The somewhat long feedback loop of writing a change, doing a plan, waiting for a state sync and update and then checking the plan output and starting over until everything looks good, suddenly became a lot longer because CI systems are always under some pressure. There is no way there’s a CI runner waiting just for you to push your changes, you are going to be added to some queue and eventually the slow process of state sync/update will start and the plan output artefact will be uploaded to some storage and then you will be able to see it.
At this point it would be good to ask yourself, what happens if something breaks with your CI system. You are supposed to just sit on your hands and wait for it to resolve before resuming work? What if the CI infra is also defined in Terraform? How do you investigate and apply the fixes? Or, what happens if something breaks in the actual cluster and some human or AI agent needs to go and do some investigation?
You have spent all this effort to ensure only your CI has permissions and now you need to find a hack to allow again your human operators to access the state and the cloud provider APIs. But you only need to allow this hack when there are exceptional circumstances and engineers should lose that access when its not needed.
Once you have figured out your Terraform access issues for your infra engineers and SREs, you probably need to figure out how to give some limited access to your SWEs who might need something small like a database or a message queue and they don’t want to wait for you to finish fighting fires before they can test their new feature in the development cluster. And many teams have decided that Terraform is too much of a hassle, so instead they use Crossplane for these limited changes.

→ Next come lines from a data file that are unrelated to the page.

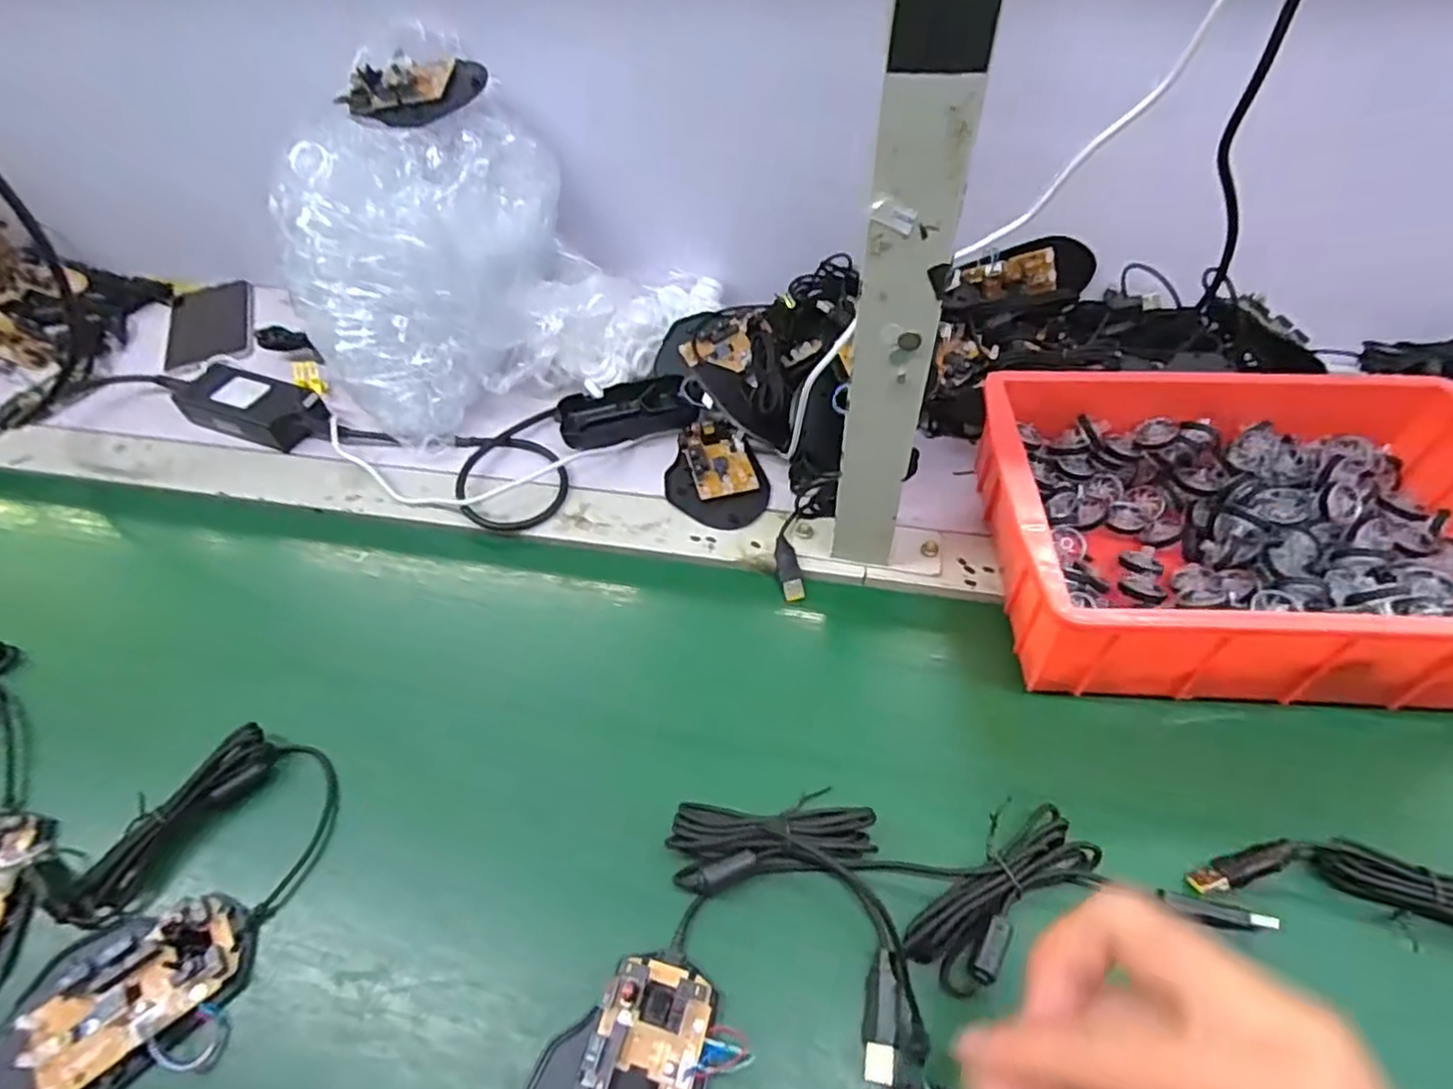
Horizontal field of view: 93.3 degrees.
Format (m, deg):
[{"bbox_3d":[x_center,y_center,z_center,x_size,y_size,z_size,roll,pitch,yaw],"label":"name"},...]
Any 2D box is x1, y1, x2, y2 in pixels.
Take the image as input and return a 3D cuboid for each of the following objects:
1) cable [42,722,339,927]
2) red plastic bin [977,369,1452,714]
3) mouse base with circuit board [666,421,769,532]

Now you have two tools with completely different configuration languages and permission systems modifying your clouds.
If I had a time machine and went back in 2019 and asked a platform engineering team back them what are their issues with Terraform, I’m pretty confident that they would mention a lot of these same RBAC related issues. They would also mention how difficult it is to refactor Terraform state or import changes into the state after a session of debugging and manual fixing of an incident. Or how slow the state updates can be when the code base contains a lot of resources. Or how difficult it is for non-experts to digest the output of a plan that has any drift.
I just have this gut feeling that there is something we are missing in this picture, it doesn’t necessarily need to be a completely new system, because I do like the fact that we can store the ideal state of our cloud in a git repository and review changes before they hit production.